相手は家柄も器量も良い女性で、もう式の日取りを決めようか、なんて所まで進んでいるらしい。
私より良家の女性と結ばれた方が彼も幸せになるだろうな。きっとそうだ……。
久しぶりに彼に会うと、私はお祝いを言うと決めていた。
「久しぶりだね、ちょっとばたばたしていてなかなか時間がなくてさ」
「ああ、噂は聞いてたから知ってるよ。
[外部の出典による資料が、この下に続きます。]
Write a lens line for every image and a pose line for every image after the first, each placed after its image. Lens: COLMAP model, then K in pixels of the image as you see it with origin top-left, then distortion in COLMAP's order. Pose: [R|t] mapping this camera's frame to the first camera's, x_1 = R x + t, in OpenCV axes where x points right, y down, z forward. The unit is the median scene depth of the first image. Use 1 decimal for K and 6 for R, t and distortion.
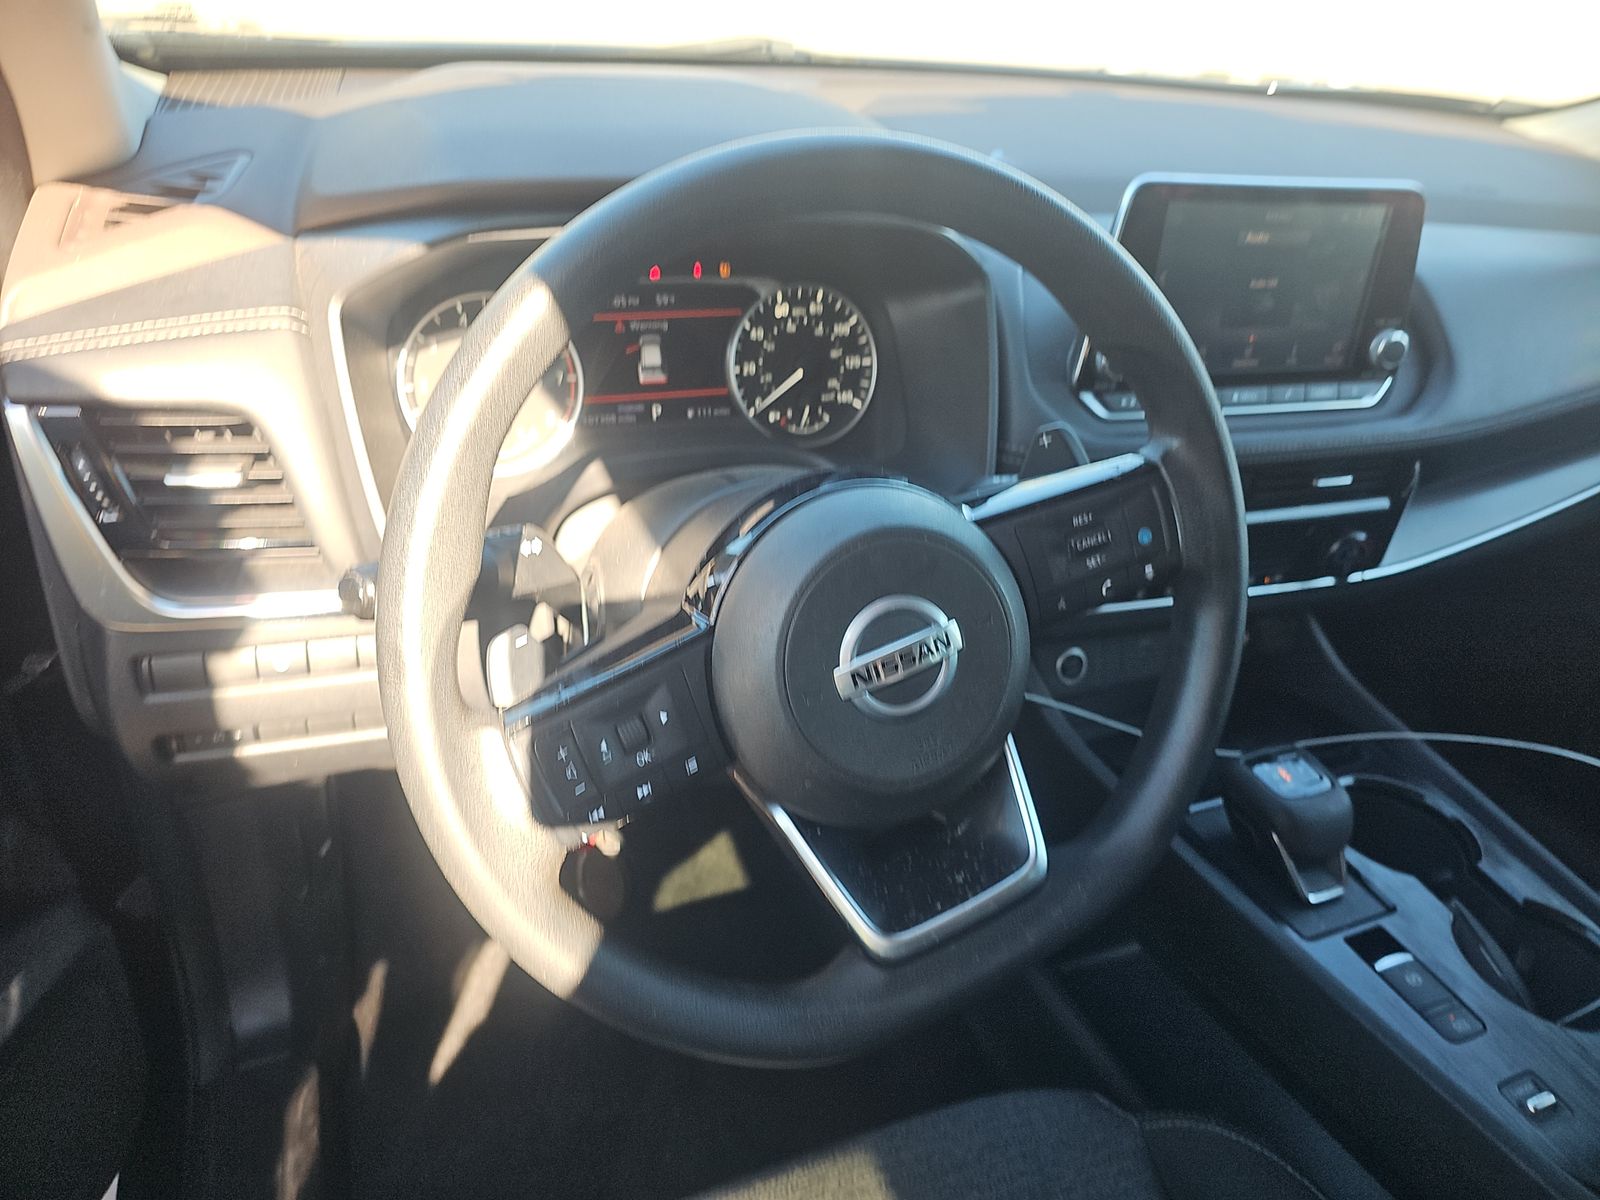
lens RADIAL K [[1072.0, 0, 803.0], [0, 1072.0, 610.0], [0, 0, 1]] dist [0.005293, -0.002126]
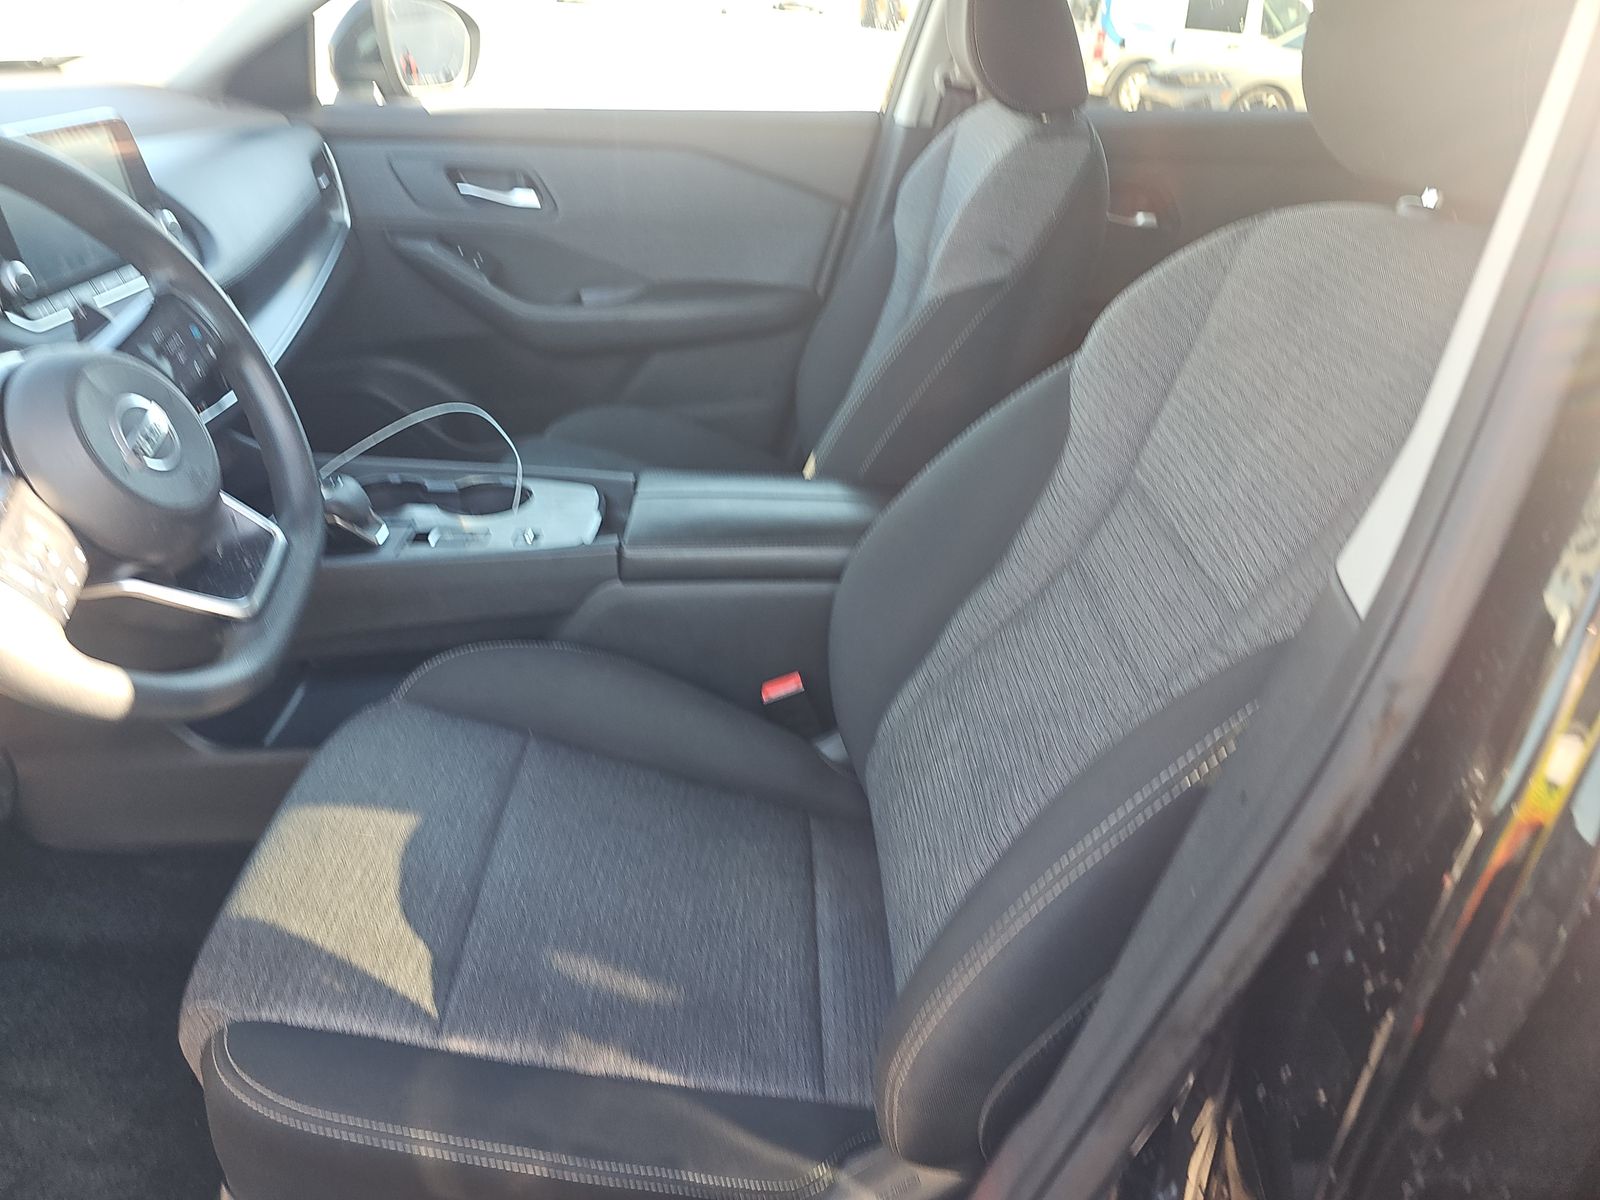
lens RADIAL K [[1072.0, 0, 803.0], [0, 1072.0, 610.0], [0, 0, 1]] dist [0.005293, -0.002126]
pose [[0.349049, -0.527723, 0.774386, -0.616876], [0.502341, 0.802968, 0.320774, 0.153932], [-0.791086, 0.277040, 0.545372, -0.370874]]
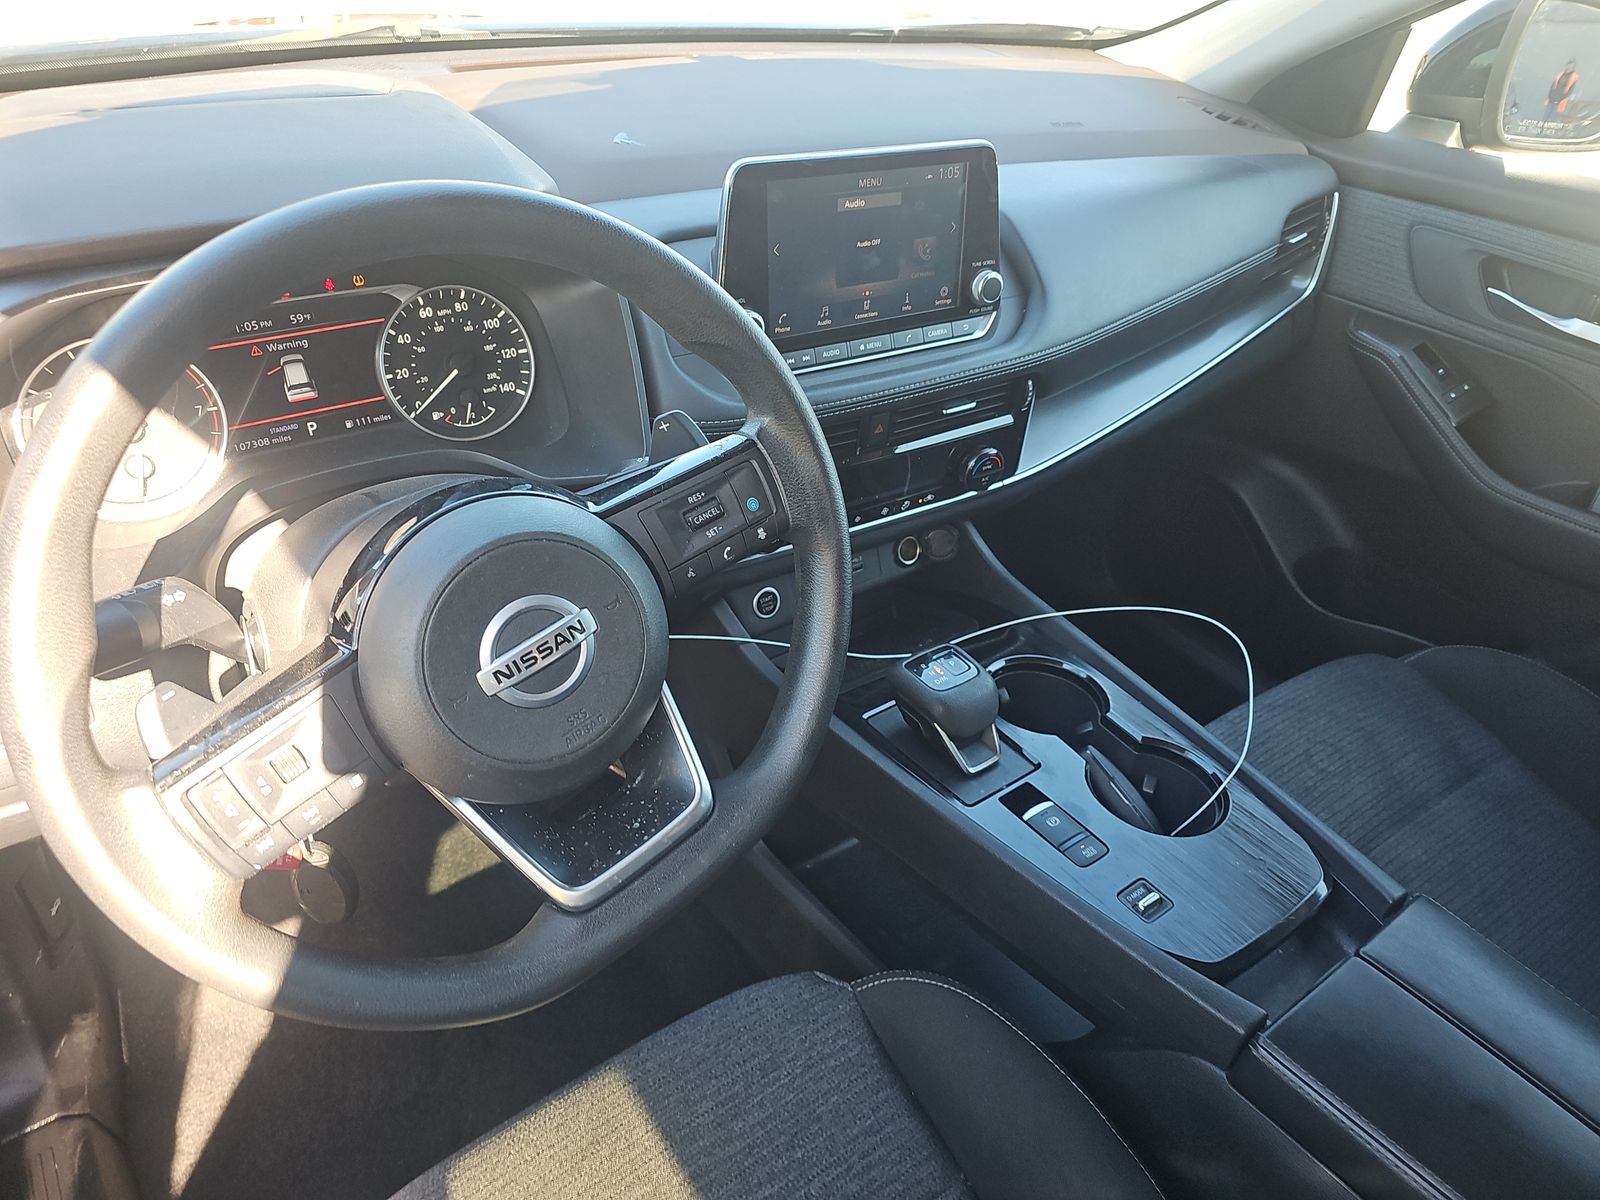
lens RADIAL K [[1047.4, 0, 800.0], [0, 1047.4, 600.0], [0, 0, 1]] dist [0.028139, -0.026742]
pose [[0.968130, -0.157970, 0.194342, 0.094417], [0.145991, 0.986471, 0.074582, -0.031091], [-0.203495, -0.043833, 0.978094, -0.084526]]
相手は良いところのお嬢さんなんだってね、結婚おめでとう」
私がそう言うと彼は少し固まって。
「あー……それはー……実は破談になったんだ」
は?私は面食らった。
「まさか君が振られたのか!?」
有り得ないだろう、あれだけモテてきた彼が女性から振られるなんて。
何があったのかと聞くと。
「僕がお断りしたんだが、なかなか納得してもらえなくて」
相手の家とうちの両親を説き伏せるのに苦労した、ということらしい。
「相手の方に不足があった訳じゃないんだろう?どうして……」
「僕には想い人がいるんだ、だからお断りした」
想い人、か。
破談の話しに少しほっとしたのも束の間、彼にそういう人がいたとは、まったく気づかなかった。
「そうか、君が惚れるんだからきっと素敵な女性なんだろうな、応援するよ」
ここで暗い気分になる自分が嫌になる。親友の恋を心から応援出来ないとは。
「その……実は好きな人は女性じゃなく男性なんだ」
男、とは。驚きで言葉が出ない。
「ずっと引かれると思って言えなくて、でも好きになってしまったんだ君のことが」
君って……まさか。
「本気かい?私みたいな面白味のない地味な男、冗談なら今のうちにそう言ってくれよ、期待なんてさせないで。君の陰に隠れるだけのなんの取り柄もない私なんだから」
「冗談なんかじゃない、君はいつでも僕を特別扱いしないでただ普通に接してくれた。それが僕は嬉しかったし心地よかった。君の隣にずっといたいと思っていたんだ、生涯ずっと、でもこれは世間的には日陰の恋だ、だから言い出せなかった」
彼が本気なのがわかった、同じ気持ちだったのも、だから私はこう言った。
「私も同じ気持ちだったんだ、これからも君の隣にいたい生涯ずっと、だから……よろしくお願いします」
私達は嬉し涙を流して抱き合った。